Actually, as the film ends, it is hard to tell if the audience should think of Hopkins as a real, simple American or as a hero.
“A hero,” Mortensen replies, “in the same sense you are if you make a conscious effort to understand your place in the world and understand your connection to others.”
Partly vague, partly inspired, Mortensen’s response may be derived from the other lessons he hopes the movie will teach.
Hopkins, the most unassuming of Americans, was able to go to an entirely different world — and he made out just fine.
Mortensen fears that, “because the history of big-budget Hollywood fare has been one in which you’ve seen Native American culture, Islam and Arabs at the very least misrepresented,” it will (and already has been) criticized for being anti-Arab or anti- American Indian. “You see that poster, you see the trailer, and you say, ‘Oh, God, not another movie like that — cowboy goes over there, he’s gonna solve the problems or he’s gonna tell ’em what to do,” says Mortensen. “These are people not seeing a movie,” he adds, explaining that the film “treats the cultures in a respectful and dignified way.” In the ends, this is a story about “a guy who is invited, goes out on a dare really, doesn’t know what he’s getting into and makes up for his ignorance by being curious.”
The culture in the Middle East was so different from what the former Pony Express rider was used to, but Mortensen reiterates that the common human truths were the same — elements like family, perseverance, love and heroism. “It doesn’t matter what culture you live in,” he says. “It’s the same story you get all the time, it just depends on how well you tell it.”
Egyptian-born actor Omar Sharif, who played Sheikh Riyadh in Hidalgo, was part of the team that helped depict the Arabic culture so well. Plus, for Mortensen, working with Sharif — who earned Mortensen’s respect for his legendary performance in the 1962 classic Lawrence of Arabia — was “remarkable,” and “not just as an actor.”
Outside in the hallway, some employees are chatting and setting up another room. Mortensen, without hesitation, gets up to shut the door. Atypically Hollywood, he apparently knows how to open and shut doors on his own. He returns, thinking nothing of it.
Conversation inevitably goes back to the desert, where most of the film was shot.

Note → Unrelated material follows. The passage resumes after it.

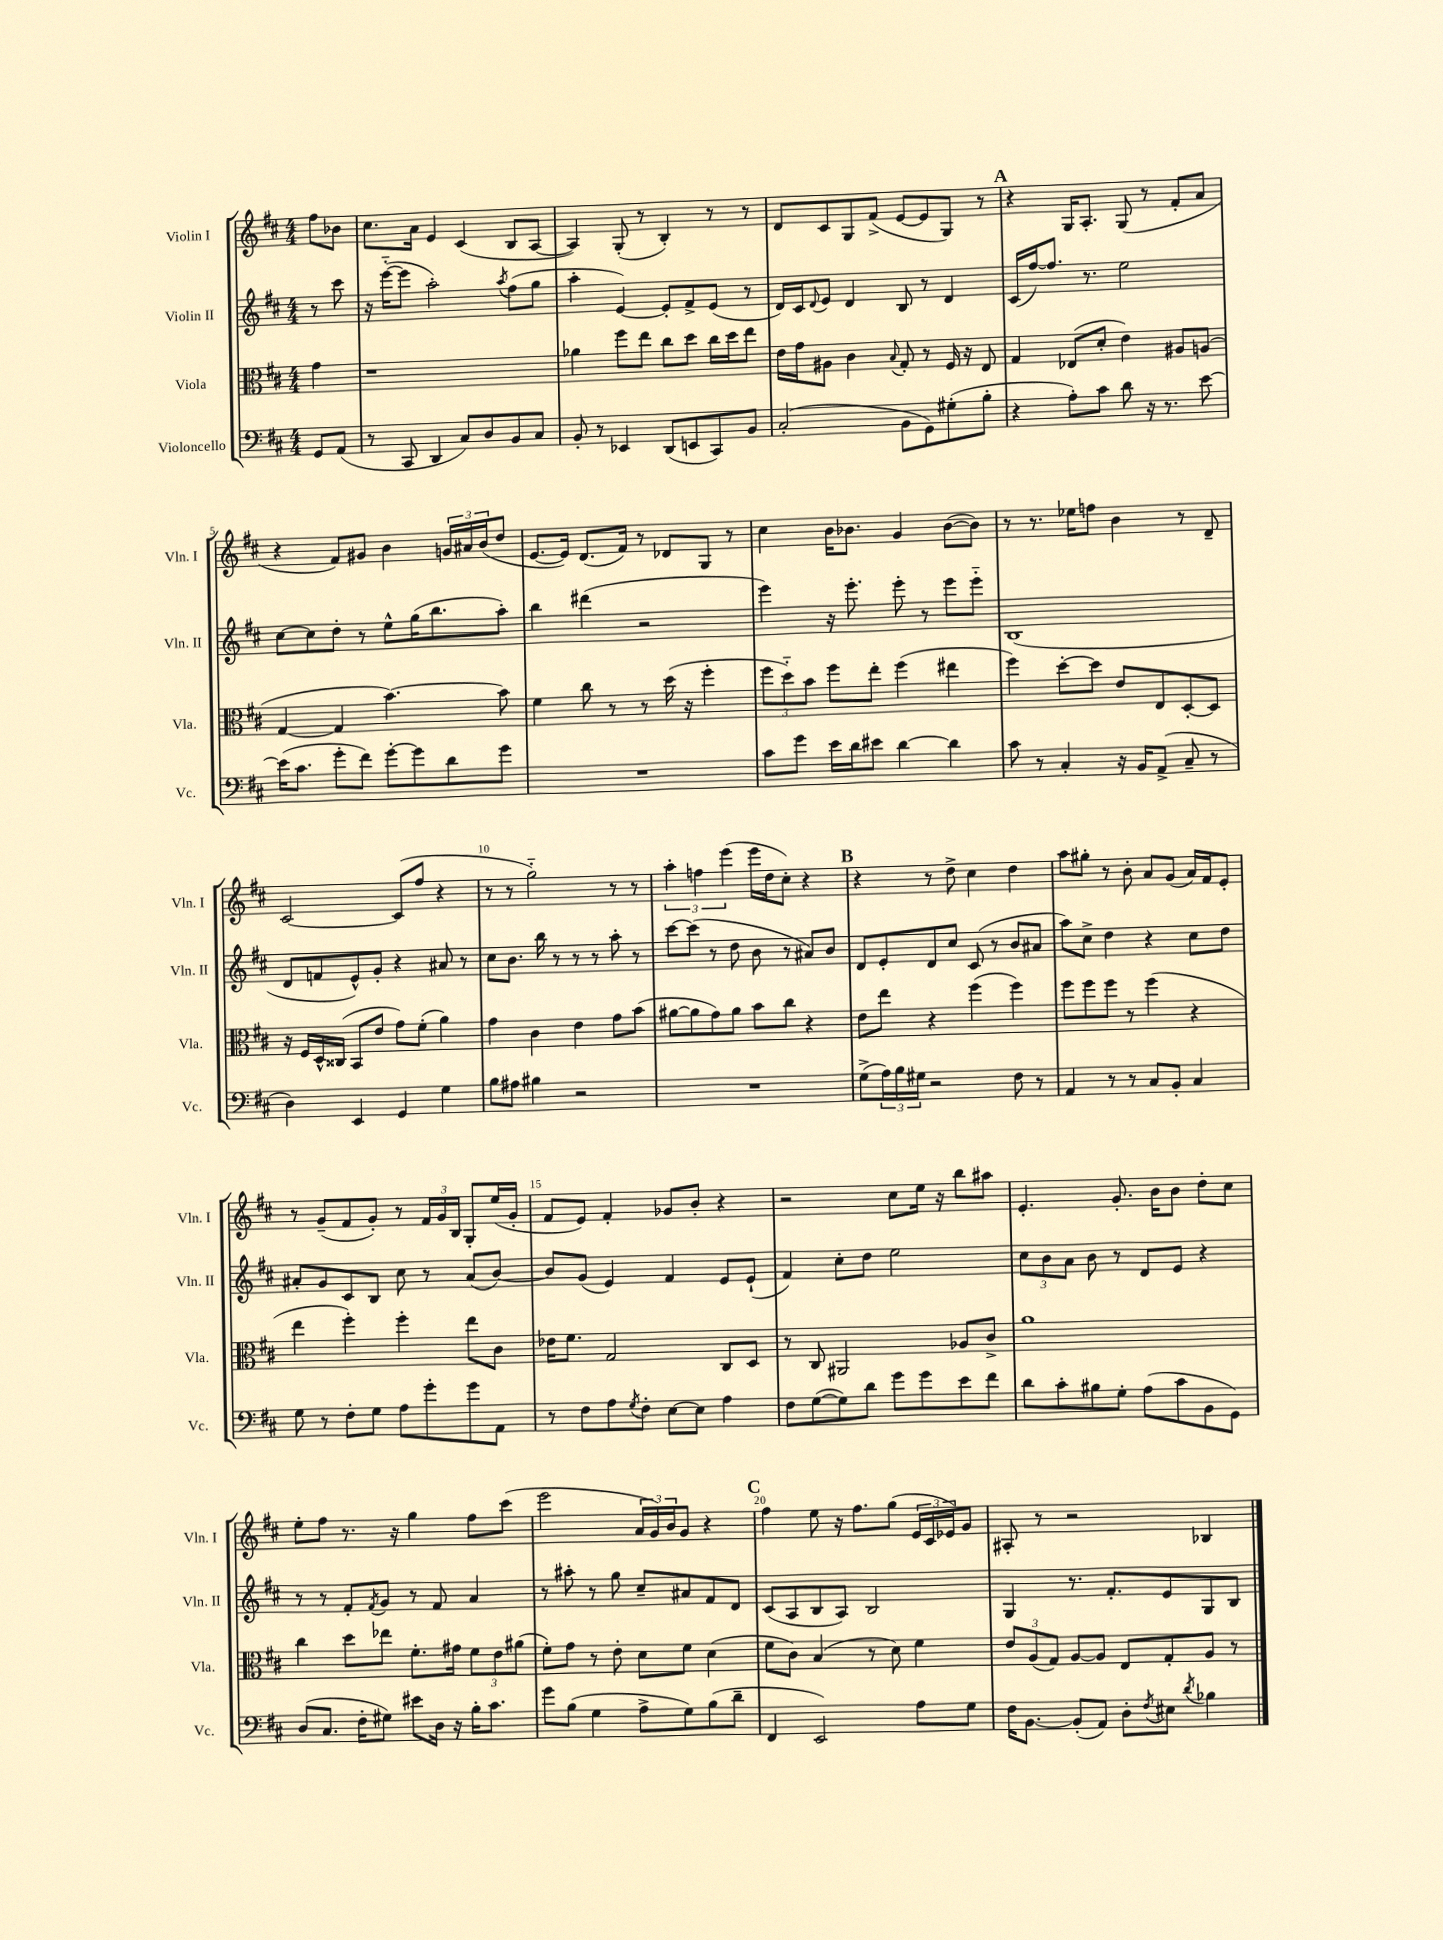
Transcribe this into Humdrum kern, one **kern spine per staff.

Some days during production, Mortensen said he would ride out into the expanse and “it would be all stars, sky and sand as far as you can see. On the one hand it shows you how isolated and insignificant you are as an individual, but on the other hand, it tells you how connected you are.”
Hidalgo, in Mortensens’ eyes, presents that same effect — the reduction of humans to the simplest of elements, in turn, reveals a sort of equality. “It’s a story that to me, without being a ‘message movie’ or political in any way, does speak to the fact that it makes a lot of sense to try to find common ground with other people,” he explains. “You can ignore that fact your whole life, but as soon as you separate yourself, you’re depriving yourself of the experience of getting to know other people.” Mortensen’s views about the Arabic culture have an underlying political tone, but at the same time, they are humble.
Underneath it all, from the politics to his fashionable blue jean shirt, Mortensen is a simple man — surprisingly similar to his character in Hidalgo.
The actor seems to seek simple goals: acceptance, equality and art. Despite his unpretentious demeanor, he is, at heart, an artist. His left brain clearly holds the reins, as exemplified by his rambling answers to questions and his published works of poetry and photography. Regardless of his ridiculous success with his Lord of the Rings reign, Viggo Mortensen is not looking for fame or fortune. He only wants to continue doing what he loves — promoting self-discovery, equality and, of course, art.